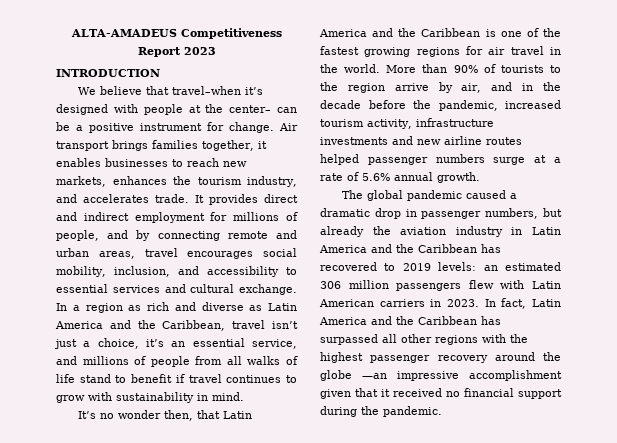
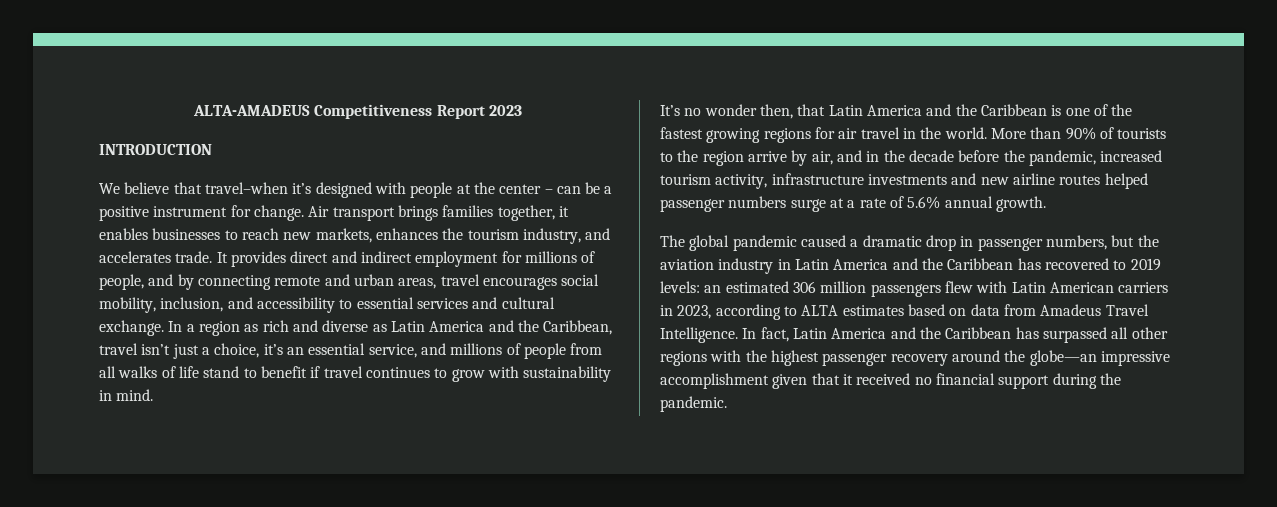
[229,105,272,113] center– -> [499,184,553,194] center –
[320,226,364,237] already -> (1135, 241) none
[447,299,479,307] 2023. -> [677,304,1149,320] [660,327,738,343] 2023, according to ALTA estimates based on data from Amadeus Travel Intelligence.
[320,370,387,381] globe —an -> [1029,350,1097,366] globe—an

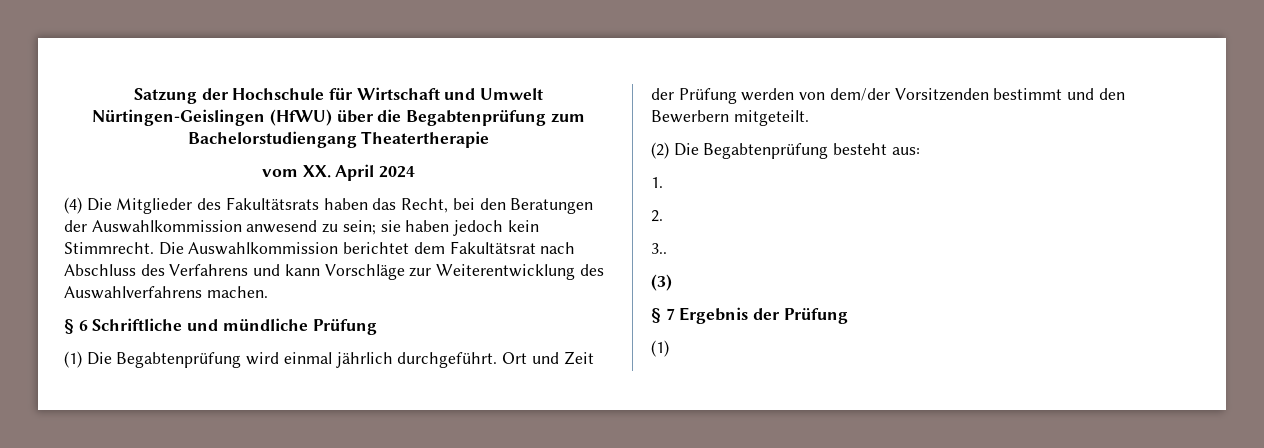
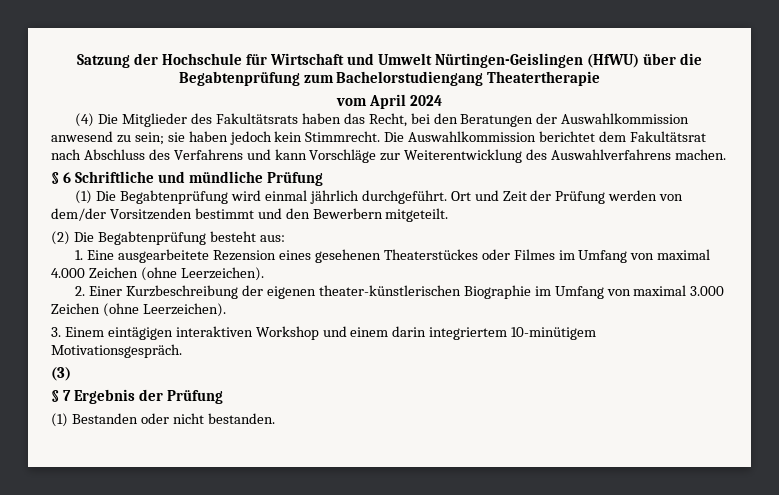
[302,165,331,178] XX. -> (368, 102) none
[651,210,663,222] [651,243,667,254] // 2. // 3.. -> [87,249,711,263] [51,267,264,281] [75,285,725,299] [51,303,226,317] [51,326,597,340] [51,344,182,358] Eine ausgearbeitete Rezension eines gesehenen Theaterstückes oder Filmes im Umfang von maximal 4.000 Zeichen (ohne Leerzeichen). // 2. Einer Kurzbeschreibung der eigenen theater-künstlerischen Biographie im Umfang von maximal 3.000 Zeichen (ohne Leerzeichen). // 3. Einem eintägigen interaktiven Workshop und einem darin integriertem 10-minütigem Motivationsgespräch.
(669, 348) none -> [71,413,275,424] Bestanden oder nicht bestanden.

- Exercise directions:
A word-for-word reprint of the listing above is needed, minus the pictures.

- Expected answer:
[229,105,272,113] center– -> [499,184,553,194] center –
[320,226,364,237] already -> (1135, 241) none
[447,299,479,307] 2023. -> [677,304,1149,320] [660,327,738,343] 2023, according to ALTA estimates based on data from Amadeus Travel Intelligence.
[320,370,387,381] globe —an -> [1029,350,1097,366] globe—an

[302,165,331,178] XX. -> (368, 102) none
[651,210,663,222] [651,243,667,254] // 2. // 3.. -> [87,249,711,263] [51,267,264,281] [75,285,725,299] [51,303,226,317] [51,326,597,340] [51,344,182,358] Eine ausgearbeitete Rezension eines gesehenen Theaterstückes oder Filmes im Umfang von maximal 4.000 Zeichen (ohne Leerzeichen). // 2. Einer Kurzbeschreibung der eigenen theater-künstlerischen Biographie im Umfang von maximal 3.000 Zeichen (ohne Leerzeichen). // 3. Einem eintägigen interaktiven Workshop und einem darin integriertem 10-minütigem Motivationsgespräch.
(669, 348) none -> [71,413,275,424] Bestanden oder nicht bestanden.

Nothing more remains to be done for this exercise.